The unemployment rate held steady at 4.2%, reflecting ongoing strength in the labor market. This data underscores the resilience of the US economy despite persistent concerns about inflation and Federal Reserve policy.
Impact of the Jobs Report on the Fed’s Rate Policy
The positive jobs report reinforced expectations that the Federal Reserve will cut interest rates at its next policy meeting on December 18th. Market participants now see an 85% chance of a 25-basis-point rate cut, up from 70% the previous day, according to the CME Group’s FedWatch tool.
Yields on 10-year Treasury bonds declined following the release of the jobs report, indicating a shift in investor sentiment. Lower yields are often seen as a sign that investors expect the Fed to ease monetary policy.
Weekly Market Recap
For the week, the major US indexes delivered mixed results:
- The S&P 500 climbed +1.0%.
- The Nasdaq Composite outperformed with a +3.3% gain.

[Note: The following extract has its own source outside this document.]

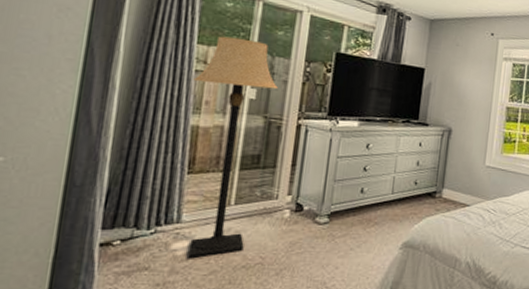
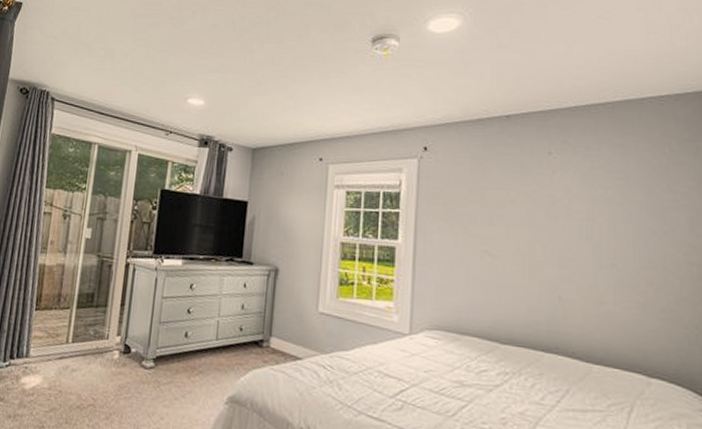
lamp: present [188,36,278,259] -> none [33,179,109,394]

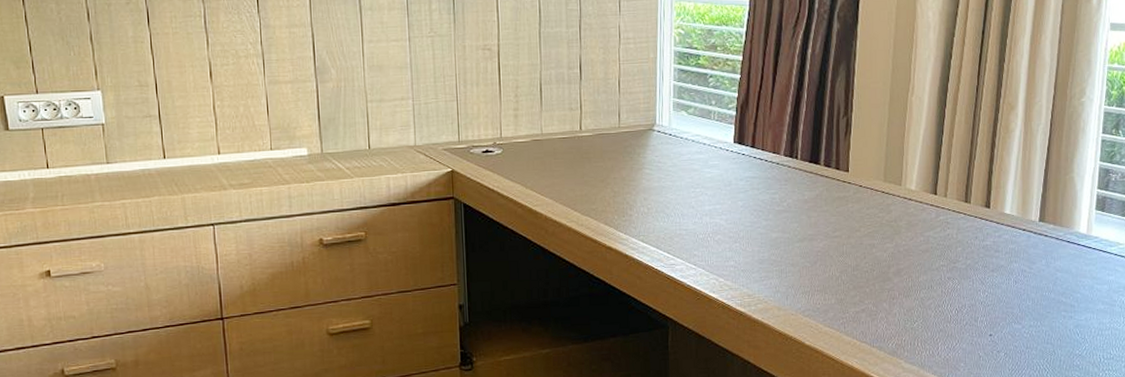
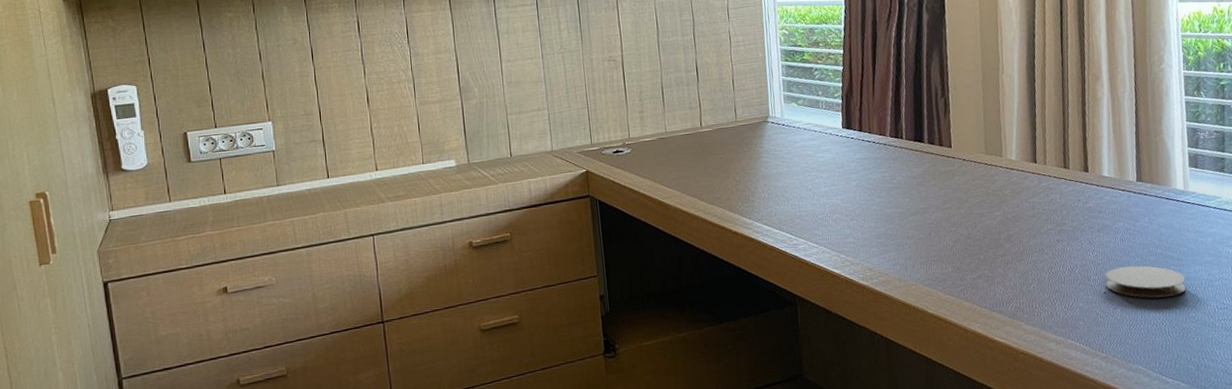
coaster: none [993,309,1076,344] -> present [1106,265,1186,298]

- The Dow Jones Industrial Average slipped -0.6%.
Friday’s Closing Levels
Index | Close | Change | % Change |
Dow Jones | 44,642.52 | -123.19 | -0.28% |
S&P 500 | 6,090.27 | +15.16 | +0.25% |
Nasdaq | 19,859.77 | +159.05 | +0.81% |
US 10-Yr Yield | 4.153% | ||
VIX (Volatility Index) | 12.77 | -0.77 | -5.69% |
Investor Sentiment: Year-End Rally in Sight?
The unemployment report did not alter the overall market outlook, as investors remain confident that the Federal Reserve will cut rates at its upcoming December meeting. Unless the next inflation report comes in significantly higher than expected, the likelihood of a rate cut is strong.
With an interest rate cut on the horizon, the stage is set for a potential year-end rally. However, there’s a catch — much of the rally may have already been priced in. The S&P 500 is up 30% year-to-date, a remarkable gain by any measure.
The uptrend remains firmly intact, and it’s difficult to bet against the market at this point. But the big question is whether it’s still a good time to buy. For many, the answer seems to be “yes”, as waiting for a pullback this year has often proven futile. Time and again, FOMO (Fear of Missing Out) has driven markets higher, leaving hesitant investors on the sidelines.